> Using the information
1 - From the piece on forty years in stand-up comedy, return the passage starting at "This year marks" and ending at "lipstick will do.", word for word.
2 - Supply the next part of the piece on forty years in stand-up comedy, picking up after its final sentence.

This year marks the Queen’s Platinum Jubilee and regardless of whether you’re a royalist or not, no one can deny the woman is a grafter. And don’t give me any of that: “I’d be a grafter too, if it meant sitting around on a throne all day, eating swans with a crown on my head”. Most of us couldn’t hack wearing the crown for more than 20 minutes. “It’s too heavy, can’t I just have a baseball bat with a few diamonds stuck on it instead?”

Whilst the Queen celebrates 70 years of dutiful service, 2022 marks my 40th year in show business as a solo stand-up. This means it’s my ruby anniversary and I might buy myself something red to celebrate, I fancy jewellery, but a lipstick will do.

There are no definitive dates, all I recall is that in 1982, I came down to London from Manchester, anorexic and with a collection of self-written punk poems (thank you Dr John Cooper Clarke, I owe you everything and I love you). Once settled in a miserable bedsit, I answered an ad in the back of The Stage for novelty acts required for an evening of “new wave comedy”, in a pub in Wimbledon.

Other acts that night included a mime act called The Great Smell of Brut and The Hat Maker, David Shilling’s mum, Gertrude, who wore hats and sang songs. It was an odd mix of the modern and the music hall. I wore a black cocktail dress and hid behind a strong northern accent.

Forty years on, things have changed massively for women in comedy, not just in the industry itself, which has grudgingly concluded that women, given the chance, are hilarious and more than capable of holding their own – onstage and on the telly – but also in terms of the everyday nuts and bolts of the job.

> Provided information

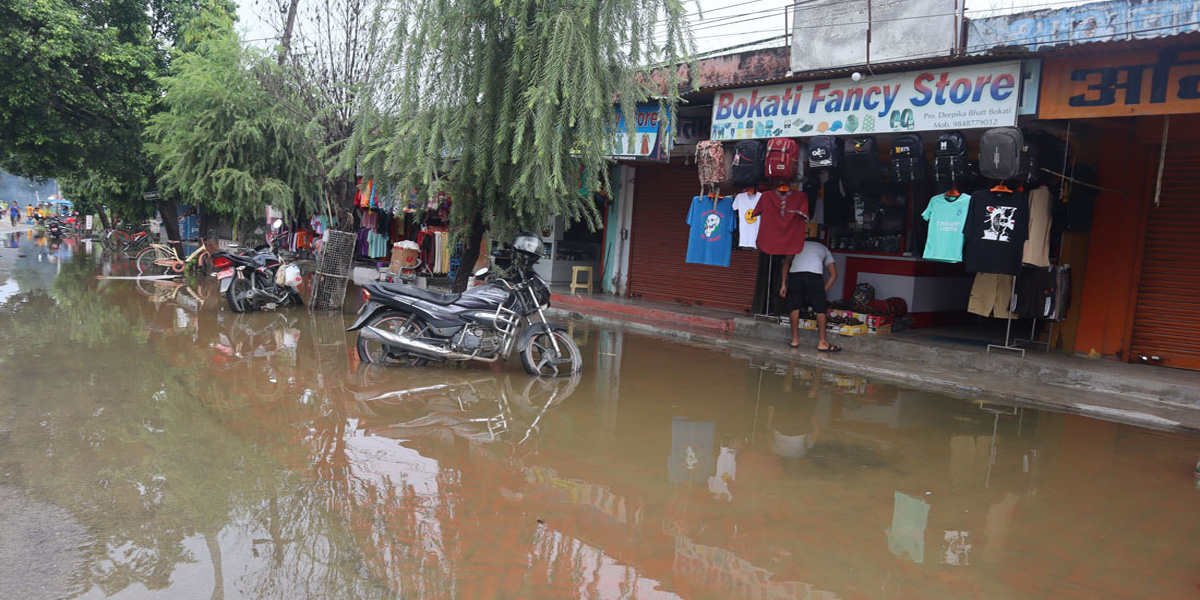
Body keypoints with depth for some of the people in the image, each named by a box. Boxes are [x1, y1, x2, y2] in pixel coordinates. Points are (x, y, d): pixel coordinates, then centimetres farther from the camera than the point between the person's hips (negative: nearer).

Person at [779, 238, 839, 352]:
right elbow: (834, 274, 22)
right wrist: (823, 291, 22)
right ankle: (822, 342, 11)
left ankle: (795, 339, 18)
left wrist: (784, 284, 15)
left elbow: (786, 262, 18)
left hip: (795, 272, 1)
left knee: (794, 306, 12)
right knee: (820, 308, 9)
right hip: (814, 273, -1)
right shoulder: (824, 249, 34)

> Task-by-task outputs
1 -
This year marks the Queen’s Platinum Jubilee and regardless of whether you’re a royalist or not, no one can deny the woman is a grafter. And don’t give me any of that: “I’d be a grafter too, if it meant sitting around on a throne all day, eating swans with a crown on my head”. Most of us couldn’t hack wearing the crown for more than 20 minutes. “It’s too heavy, can’t I just have a baseball bat with a few diamonds stuck on it instead?”

Whilst the Queen celebrates 70 years of dutiful service, 2022 marks my 40th year in show business as a solo stand-up. This means it’s my ruby anniversary and I might buy myself something red to celebrate, I fancy jewellery, but a lipstick will do.

2 -
When I was in my early 20s, scoring gigs involved buying Time Out and City Limits magazines and scouring them for the contact details of comedy clubs, followed by hours on the phone, persuading club promoters to give me a chance. To be honest, back then, being a “lady act” was enough of a rarity to secure a slot. After all, the early 80s probably enjoyed what was the first wave of national wokeness. Having a girl on the bill (but never two) was seen as a good and progressive thing to do, particularly if the venue was funded by the Greater London Council.

Even though I was hopelessly inexperienced, I was able to get my foot in the door. Nothing makes stand-up easy, but what made it harder in those days was the sheer lack of communication. As a very young, vulnerable woman, I would roam around London, mobile phoneless and short sighted, squinting at my A-Z and trying to work out how to get from Camberwell Green to Wood Green and back again.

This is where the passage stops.